(Document text):
Skip to the content.

QEMU Exclusive Work

TB flush

void tb_flush(CPUState *cpu)
{
    if (tcg_enabled()) {
        unsigned tb_flush_count = qatomic_mb_read(&tb_ctx.tb_flush_count);

        if (cpu_in_exclusive_context(cpu)) {
            do_tb_flush(cpu, RUN_ON_CPU_HOST_INT(tb_flush_count));
        } else {
            async_safe_run_on_cpu(cpu, do_tb_flush,
                                  RUN_ON_CPU_HOST_INT(tb_flush_count));
        }
    }
}
tb_flush()
-> async_save_run_on_cpu()
   -> queue_work_on_cpu()
      -> qemu_cpu_kick()
         -> mttcg_kick_vcpu_thread()
            -> cpu_exit()
               -> qatomic_set(&FLAG, -1) // FLAG will be checked inside each TB

void qemu_cpu_kick(CPUState *cpu)
{
    qemu_cond_broadcast(cpu->halt_cond);
    if (cpus_accel->kick_vcpu_thread) {
        cpus_accel->kick_vcpu_thread(cpu);
    } else { /* default */
        cpus_kick_thread(cpu);
    }
}

void mttcg_kick_vcpu_thread(CPUState *cpu)
{
    cpu_exit(cpu);
}

void cpu_exit(CPUState *cpu)
{
    qatomic_set(&cpu->exit_request, 1);
    /* Ensure cpu_exec will see the exit request after TCG has exited.  */
    smp_wmb();
    qatomic_set(&cpu->icount_decr_ptr->u16.high, -1);    
}

execution trace

cpu_exec()
-> cpu_exec_enter(cpu);
-> sigsetjmp()
-> while (!cpu_handle_exception())
|  -> while (!cpu_handle_interrupt())
|  |  -> tb = tb_find()
|  |  |  -> tb = tb_lookup()
|  |  |  -> if (tb == NULL)
|  |  |  |  -> tb = tb_gen_code()
|  |  |  |  |  -> tb = tcg_tb_alloc()
|  |  |  |  |  -> if (!tb) // no more space to alloc TB
|  |  |  |  |  |  -> tb_flush(cpu)
|  |  |  |  |  |  -> cpu->exception_index = EXCP_INTERRUPT
|  |  |  |  |  |  -> cpu_loop_exit(cpu) // siglongjmp()
|  |  |  |  -> set into jmp cache
|  |  |  -> tb_add_jump()
|  |  -> cpu_loop_exec_tb()
-> cpu_exec_exit()

execution graph

/* CPU exec */

( cpu_exec_start )  +-----> ( sigsetjmp ) <------------------------+
      1 |         2 |           3 | 8                            7 |
   ( cpu_exec ) ----+   9         |                                |
        | 10 <-------------( handle_excp )                         |
(  cpu_exec_end  )              4 |        5                       |
                             ( tb_flush ) --> ( cpu->excp_index )  |
                                                     6 |           |
                                              ( cpu_loop_exit  ) --+
/* mttcg thread */

( tcg_cpus_exec ) // start + exec + end
     loop 
( wait_io_event ) -------> ( start_exclusive )

(Required action 1):
Answer these questions about the page on QEMU exclusive work:
(a) In cpu_exit, what value is written to cpu->exit_request?
(b) In the execution trace, what is cpu->exception_index set to right after tb_flush(cpu) is called?
(c) Which function does mttcg_kick_vcpu_thread call?
(Required action 2): Carry on the page on QEMU exclusive work from the point where it stops.

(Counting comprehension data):
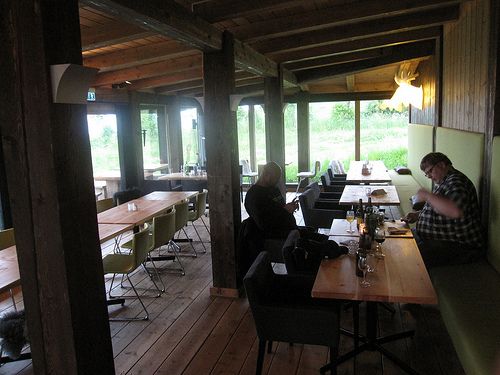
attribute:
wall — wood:
[408, 4, 499, 134]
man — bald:
[244, 160, 300, 238]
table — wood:
[97, 188, 200, 223]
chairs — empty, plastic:
[153, 187, 211, 276]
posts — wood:
[202, 26, 245, 296]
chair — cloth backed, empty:
[241, 252, 342, 375]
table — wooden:
[345, 159, 390, 182]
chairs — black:
[298, 162, 346, 229]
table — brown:
[309, 217, 440, 306]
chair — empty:
[299, 188, 345, 226]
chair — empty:
[297, 160, 322, 194]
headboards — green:
[403, 123, 500, 273]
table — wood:
[339, 182, 401, 208]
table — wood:
[1, 223, 136, 292]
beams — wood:
[81, 1, 296, 87]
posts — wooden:
[264, 77, 287, 203]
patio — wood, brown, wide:
[0, 190, 456, 375]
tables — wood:
[338, 161, 400, 206]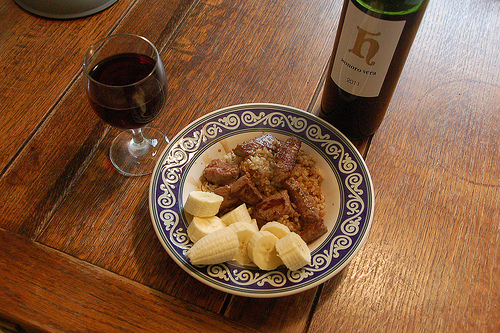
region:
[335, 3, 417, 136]
wine on the table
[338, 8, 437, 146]
bottle on the top of the table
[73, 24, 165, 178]
glass with wine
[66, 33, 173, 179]
glass on the top of the table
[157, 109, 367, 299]
bowl with food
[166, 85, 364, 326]
bowl with banana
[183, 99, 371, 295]
bowl with banana, rice and meat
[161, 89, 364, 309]
food on the plate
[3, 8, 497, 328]
wooden table with wine and food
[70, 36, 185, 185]
red wine on the glass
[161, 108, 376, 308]
blue and white rounded plate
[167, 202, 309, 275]
pieces of cut bananas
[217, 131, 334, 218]
rice and sausage mixed up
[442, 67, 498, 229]
table ring from a stain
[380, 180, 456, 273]
wooden table top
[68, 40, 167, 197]
glass wine glass on table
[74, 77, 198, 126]
dark purple win in glass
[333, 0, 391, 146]
green bottle of wine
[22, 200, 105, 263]
cuts in the wood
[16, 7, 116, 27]
silver pot on table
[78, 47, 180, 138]
the glass is half full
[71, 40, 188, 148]
the wine is red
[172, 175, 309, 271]
the bananas are white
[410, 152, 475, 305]
the table is brown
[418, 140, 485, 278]
the table is made of wood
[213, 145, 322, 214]
there is meat on the plate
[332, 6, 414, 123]
there is wine in the bottle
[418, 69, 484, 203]
there is circle marking on the table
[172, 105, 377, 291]
the plate has graffiti on the side of plate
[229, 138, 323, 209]
the rice is brown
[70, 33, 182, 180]
A glass of wine on the table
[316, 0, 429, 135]
A bottle of wine on the table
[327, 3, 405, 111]
A white label with a gold h and words on it on the bottle of wine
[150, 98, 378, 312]
A dish of food on a blue and white decorated plate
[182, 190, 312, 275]
Bananas cut into pieces on the plate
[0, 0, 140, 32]
A round end of a black object on the table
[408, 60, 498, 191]
An outline of a circle on the wooden table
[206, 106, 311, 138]
A white curvy design on the plate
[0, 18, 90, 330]
Part of a wooden table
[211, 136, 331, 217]
A meat dish on the plate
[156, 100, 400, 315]
the food is in the plate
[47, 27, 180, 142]
the wine is in the wine glass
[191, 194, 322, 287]
the banana is on the plate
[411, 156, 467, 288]
the table is made of wood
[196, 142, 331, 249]
the meat is brown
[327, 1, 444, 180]
the wine bottle is on the table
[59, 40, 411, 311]
the bottle is on the table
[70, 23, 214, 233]
the wine glass is on the table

(Written reply 1):
(a) 1
(b) EXCP_INTERRUPT
(c) cpu_exit(cpu)

(Written reply 2):
                                    
                              ( wi->func )
                                    
                            ( end_exclusive ) 

start or end exclusive

/* Wait for pending exclusive operations to complete.  The CPU list lock
   must be held.  */
static inline void exclusive_idle(void)
{
    while (pending_cpus) {
        qemu_cond_wait(&exclusive_resume, &qemu_cpu_list_lock);
    } 
}

start exclusive

void start_exclusive(void)
{
    CPUState *other_cpu;
    int running_cpus;

    qemu_mutex_lock(&qemu_cpu_list_lock);
    exclusive_idle();

    /* Make all other cpus stop executing.  */
    qatomic_set(&pending_cpus, 1);

    /* Write pending_cpus before reading other_cpu->running.  */
    smp_mb();
    running_cpus = 0;
    CPU_FOREACH(other_cpu) {
        if (qatomic_read(&other_cpu->running)) {
            other_cpu->has_waiter = true;
            running_cpus++;
            qemu_cpu_kick(other_cpu);
        }
    }

    qatomic_set(&pending_cpus, running_cpus + 1);
    while (pending_cpus > 1) {
        qemu_cond_wait(&exclusive_cond, &qemu_cpu_list_lock);
    }

    /* Can release mutex, no one will enter another exclusive
     * section until end_exclusive resets pending_cpus to 0.
     */
    qemu_mutex_unlock(&qemu_cpu_list_lock);

    current_cpu->in_exclusive_context = true;
}

end exclusive

/* Finish an exclusive operation.  */
void end_exclusive(void)
{
    current_cpu->in_exclusive_context = false;

    qemu_mutex_lock(&qemu_cpu_list_lock);
    qatomic_set(&pending_cpus, 0);
    qemu_cond_broadcast(&exclusive_resume);
    qemu_mutex_unlock(&qemu_cpu_list_lock);
}

cpu-exec

cpu exec start

void cpu_exec_start(CPUState *cpu)
{
    qatomic_set(&cpu->running, true);
    
    /* Write cpu->running before reading pending_cpus.  */
    smp_mb();

    if (unlikely(qatomic_read(&pending_cpus))) {
        QEMU_LOCK_GUARD(&qemu_cpu_list_lock);
        if (!cpu->has_waiter) {
            /* Not counted in pending_cpus, let the exclusive item
             * run.  Since we have the lock, just set cpu->running to true
             * while holding it; no need to check pending_cpus again.
             */
            qatomic_set(&cpu->running, false);
            exclusive_idle();
            /* Now pending_cpus is zero.  */
            qatomic_set(&cpu->running, true);
        } else {
            /* Counted in pending_cpus, go ahead and release the
             * waiter at cpu_exec_end.
             */
        }
	}
}

cpu exec end

void cpu_exec_end(CPUState *cpu)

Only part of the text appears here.